» **Data for the task**
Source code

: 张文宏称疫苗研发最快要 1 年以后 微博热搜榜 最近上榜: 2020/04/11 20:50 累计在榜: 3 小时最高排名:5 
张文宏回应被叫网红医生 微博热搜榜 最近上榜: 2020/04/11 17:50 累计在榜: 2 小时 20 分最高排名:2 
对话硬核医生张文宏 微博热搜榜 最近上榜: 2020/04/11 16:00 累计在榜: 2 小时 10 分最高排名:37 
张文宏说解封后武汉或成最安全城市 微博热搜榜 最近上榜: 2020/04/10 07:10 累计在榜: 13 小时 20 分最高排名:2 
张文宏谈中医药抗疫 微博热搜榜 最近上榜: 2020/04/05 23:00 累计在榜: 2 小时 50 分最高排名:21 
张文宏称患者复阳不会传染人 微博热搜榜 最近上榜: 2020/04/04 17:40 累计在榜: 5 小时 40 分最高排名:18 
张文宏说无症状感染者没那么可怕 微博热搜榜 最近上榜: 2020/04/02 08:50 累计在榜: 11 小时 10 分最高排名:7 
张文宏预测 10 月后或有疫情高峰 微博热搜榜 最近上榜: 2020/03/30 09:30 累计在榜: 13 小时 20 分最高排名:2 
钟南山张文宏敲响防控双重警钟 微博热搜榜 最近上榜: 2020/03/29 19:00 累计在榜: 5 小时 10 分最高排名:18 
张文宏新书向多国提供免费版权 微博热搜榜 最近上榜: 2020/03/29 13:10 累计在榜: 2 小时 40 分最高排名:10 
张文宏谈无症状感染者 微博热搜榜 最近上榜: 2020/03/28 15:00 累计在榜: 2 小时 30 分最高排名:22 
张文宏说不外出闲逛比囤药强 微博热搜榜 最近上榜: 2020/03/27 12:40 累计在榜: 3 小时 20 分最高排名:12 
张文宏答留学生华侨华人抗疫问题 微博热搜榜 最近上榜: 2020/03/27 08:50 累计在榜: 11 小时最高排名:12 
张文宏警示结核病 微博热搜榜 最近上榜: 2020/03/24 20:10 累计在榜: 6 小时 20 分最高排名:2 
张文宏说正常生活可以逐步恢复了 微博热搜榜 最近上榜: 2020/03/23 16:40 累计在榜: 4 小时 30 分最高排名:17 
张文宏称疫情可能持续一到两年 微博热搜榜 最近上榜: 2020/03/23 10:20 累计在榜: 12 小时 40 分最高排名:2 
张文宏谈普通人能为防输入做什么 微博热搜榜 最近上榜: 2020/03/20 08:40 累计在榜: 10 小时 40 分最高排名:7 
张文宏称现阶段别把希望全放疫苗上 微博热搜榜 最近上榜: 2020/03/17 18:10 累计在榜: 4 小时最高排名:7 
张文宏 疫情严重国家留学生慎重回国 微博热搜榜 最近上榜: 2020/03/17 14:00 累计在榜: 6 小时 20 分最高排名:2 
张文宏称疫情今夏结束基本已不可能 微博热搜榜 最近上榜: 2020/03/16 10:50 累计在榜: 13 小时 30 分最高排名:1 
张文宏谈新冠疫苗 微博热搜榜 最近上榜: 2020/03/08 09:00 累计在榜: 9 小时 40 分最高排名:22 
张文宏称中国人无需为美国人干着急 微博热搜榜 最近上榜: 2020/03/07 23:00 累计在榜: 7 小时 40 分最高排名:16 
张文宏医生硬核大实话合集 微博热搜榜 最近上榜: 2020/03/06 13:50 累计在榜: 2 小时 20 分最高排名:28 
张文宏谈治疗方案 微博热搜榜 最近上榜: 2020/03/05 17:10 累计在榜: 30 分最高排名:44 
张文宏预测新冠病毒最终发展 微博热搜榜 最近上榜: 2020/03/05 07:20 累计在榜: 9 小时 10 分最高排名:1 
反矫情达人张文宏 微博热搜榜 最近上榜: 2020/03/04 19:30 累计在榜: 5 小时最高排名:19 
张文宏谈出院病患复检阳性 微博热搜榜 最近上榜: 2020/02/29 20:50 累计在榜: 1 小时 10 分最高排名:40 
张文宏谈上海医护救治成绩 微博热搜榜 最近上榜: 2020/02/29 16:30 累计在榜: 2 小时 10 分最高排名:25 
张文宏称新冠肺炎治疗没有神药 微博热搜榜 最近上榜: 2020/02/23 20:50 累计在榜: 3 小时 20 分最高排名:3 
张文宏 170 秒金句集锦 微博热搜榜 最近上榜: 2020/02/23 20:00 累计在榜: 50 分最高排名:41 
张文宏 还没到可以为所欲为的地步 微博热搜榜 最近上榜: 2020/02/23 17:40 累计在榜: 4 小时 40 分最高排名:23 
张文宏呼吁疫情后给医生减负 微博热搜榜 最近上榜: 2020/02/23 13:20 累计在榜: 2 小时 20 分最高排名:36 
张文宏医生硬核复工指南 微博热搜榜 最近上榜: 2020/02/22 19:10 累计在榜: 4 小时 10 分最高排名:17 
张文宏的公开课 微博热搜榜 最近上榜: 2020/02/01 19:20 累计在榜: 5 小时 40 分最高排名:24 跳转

» **Problem statement**
Look above for the line that contains "张文宏预测 10 月后或有疫情高峰". Starting there, transcribe every line exactly until you have copied the line that contains "张文宏医生硬核复工指南 微博热搜榜 最近上榜: 2020/02/22".

» **Response area**
张文宏预测 10 月后或有疫情高峰 微博热搜榜 最近上榜: 2020/03/30 09:30 累计在榜: 13 小时 20 分最高排名:2 
钟南山张文宏敲响防控双重警钟 微博热搜榜 最近上榜: 2020/03/29 19:00 累计在榜: 5 小时 10 分最高排名:18 
张文宏新书向多国提供免费版权 微博热搜榜 最近上榜: 2020/03/29 13:10 累计在榜: 2 小时 40 分最高排名:10 
张文宏谈无症状感染者 微博热搜榜 最近上榜: 2020/03/28 15:00 累计在榜: 2 小时 30 分最高排名:22 
张文宏说不外出闲逛比囤药强 微博热搜榜 最近上榜: 2020/03/27 12:40 累计在榜: 3 小时 20 分最高排名:12 
张文宏答留学生华侨华人抗疫问题 微博热搜榜 最近上榜: 2020/03/27 08:50 累计在榜: 11 小时最高排名:12 
张文宏警示结核病 微博热搜榜 最近上榜: 2020/03/24 20:10 累计在榜: 6 小时 20 分最高排名:2 
张文宏说正常生活可以逐步恢复了 微博热搜榜 最近上榜: 2020/03/23 16:40 累计在榜: 4 小时 30 分最高排名:17 
张文宏称疫情可能持续一到两年 微博热搜榜 最近上榜: 2020/03/23 10:20 累计在榜: 12 小时 40 分最高排名:2 
张文宏谈普通人能为防输入做什么 微博热搜榜 最近上榜: 2020/03/20 08:40 累计在榜: 10 小时 40 分最高排名:7 
张文宏称现阶段别把希望全放疫苗上 微博热搜榜 最近上榜: 2020/03/17 18:10 累计在榜: 4 小时最高排名:7 
张文宏 疫情严重国家留学生慎重回国 微博热搜榜 最近上榜: 2020/03/17 14:00 累计在榜: 6 小时 20 分最高排名:2 
张文宏称疫情今夏结束基本已不可能 微博热搜榜 最近上榜: 2020/03/16 10:50 累计在榜: 13 小时 30 分最高排名:1 
张文宏谈新冠疫苗 微博热搜榜 最近上榜: 2020/03/08 09:00 累计在榜: 9 小时 40 分最高排名:22 
张文宏称中国人无需为美国人干着急 微博热搜榜 最近上榜: 2020/03/07 23:00 累计在榜: 7 小时 40 分最高排名:16 
张文宏医生硬核大实话合集 微博热搜榜 最近上榜: 2020/03/06 13:50 累计在榜: 2 小时 20 分最高排名:28 
张文宏谈治疗方案 微博热搜榜 最近上榜: 2020/03/05 17:10 累计在榜: 30 分最高排名:44 
张文宏预测新冠病毒最终发展 微博热搜榜 最近上榜: 2020/03/05 07:20 累计在榜: 9 小时 10 分最高排名:1 
反矫情达人张文宏 微博热搜榜 最近上榜: 2020/03/04 19:30 累计在榜: 5 小时最高排名:19 
张文宏谈出院病患复检阳性 微博热搜榜 最近上榜: 2020/02/29 20:50 累计在榜: 1 小时 10 分最高排名:40 
张文宏谈上海医护救治成绩 微博热搜榜 最近上榜: 2020/02/29 16:30 累计在榜: 2 小时 10 分最高排名:25 
张文宏称新冠肺炎治疗没有神药 微博热搜榜 最近上榜: 2020/02/23 20:50 累计在榜: 3 小时 20 分最高排名:3 
张文宏 170 秒金句集锦 微博热搜榜 最近上榜: 2020/02/23 20:00 累计在榜: 50 分最高排名:41 
张文宏 还没到可以为所欲为的地步 微博热搜榜 最近上榜: 2020/02/23 17:40 累计在榜: 4 小时 40 分最高排名:23 
张文宏呼吁疫情后给医生减负 微博热搜榜 最近上榜: 2020/02/23 13:20 累计在榜: 2 小时 20 分最高排名:36 
张文宏医生硬核复工指南 微博热搜榜 最近上榜: 2020/02/22 19:10 累计在榜: 4 小时 10 分最高排名:17 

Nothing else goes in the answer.